You can hack this using a multi-stage Docker build. It requires manually figuring out what Debian packages to include though. Here is an example I have that installs graphviz and its dependencies:

https://github.com/evanj/pprofweb/blob/aa0a1a2e87be02f1527f334620c4d45f6fb6ffd4/Dockerfile#L3-L7

... It is possible I should add something like this to the examples in distroless, because I've seen this asked a few times.

how do you figure out the dependencies tree?

right now, i start with a clean one. apt list --installed before and after and get a diff. but this process is cumbersome.
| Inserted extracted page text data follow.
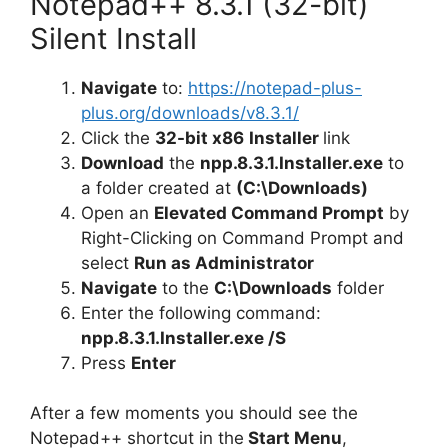
Notepad++ 8.3.1 (32-bit)
Silent Install
Navigate
to:
https://notepad-plus-
plus.org/downloads/v8.3.1/
Click the
32-bit x86
Installer
link
Download
the
npp.8.3.1.Installer.exe
to
a folder created at
(C:\Downloads)
Open an
Elevated Command Prompt
by
Right-Clicking on Command Prompt and
select
Run as Administrator
Navigate
to the
C:\Downloads
folder
Enter the following command:
npp.8.3.1.Installer.exe /S
Press
Enter
After a few moments you should see the
Notepad++ shortcut in the
Start Menu
,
Sineaggi commented 1 year ago

@tuananh I wrote up a small example here but the tl;dr is you need to first generate the list of dependencies:

$ apt-cache depends libpq5
libpq5
  Depends: libc6
  Depends: libgssapi-krb5-2
  Depends: libldap-2.4-2
  Depends: libssl1.1

Then pass those into apt-cache download.

It's a bit cumbersome because you'd have to subtract any dependency from apt-cache depends from what the base image would already contain.

In the future I imagine distroless itself could be made as a dependency to other bazel builds, or some parts as a cli that could be used to build images from dependency lists.

tuananh commented 1 year ago

@Sineaggi i think we need to use recurse flag as well

https://gist.github.com/tuananh/1e8e0f921410a830a7cd1161ff8bb189

usage: ./aptdeps.sh bash krb5-user etc...

#!/bin/bash
set -eu

declare -a all_deps=( )
for pkg_name in "$@"
do
    declare -a deps=$(apt-cache depends -i --recurse $pkg_name | awk -F 'Depends: ' 'NF>1{ sub(/ .*/,"",$NF); print $NF }' | sort | uniq)
    all_deps+=$deps
done

printf '%s\n' "${all_deps[@]}" | sort | uniq
piranna commented 3 months ago

@tuananh, apt-cache depends accept several package names, so there's no need to do a loop

piranna commented 3 months ago

Any idea how to resolve the virtual packages instead of showing them?